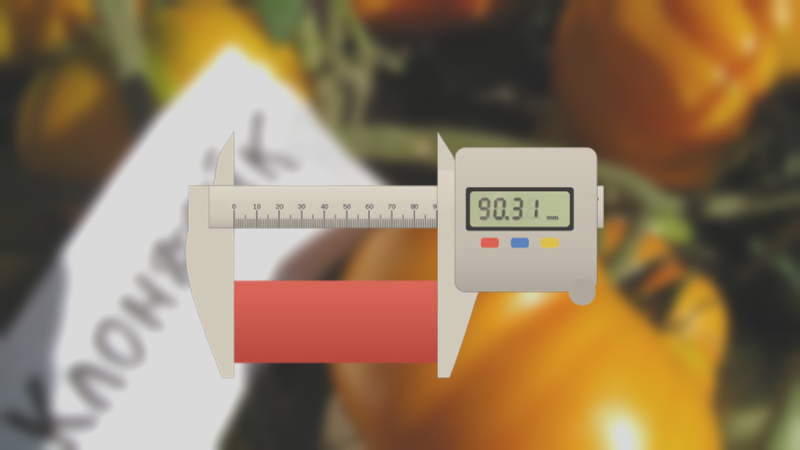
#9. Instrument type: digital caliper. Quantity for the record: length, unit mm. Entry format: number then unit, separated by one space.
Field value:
--
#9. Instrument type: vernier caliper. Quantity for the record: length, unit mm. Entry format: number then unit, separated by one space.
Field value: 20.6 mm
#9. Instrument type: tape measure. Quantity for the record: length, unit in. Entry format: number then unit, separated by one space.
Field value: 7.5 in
* * *
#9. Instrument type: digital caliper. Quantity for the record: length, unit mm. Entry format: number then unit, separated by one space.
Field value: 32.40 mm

PROBLEM DESCRIPTION:
Quote word for word the lines of the material starting at the line that contains "#9. Instrument type: vernier" and ending at the line that contains "Field value: 7.5 in", including both of those lines.

FINISHED TASK:
#9. Instrument type: vernier caliper. Quantity for the record: length, unit mm. Entry format: number then unit, separated by one space.
Field value: 20.6 mm
#9. Instrument type: tape measure. Quantity for the record: length, unit in. Entry format: number then unit, separated by one space.
Field value: 7.5 in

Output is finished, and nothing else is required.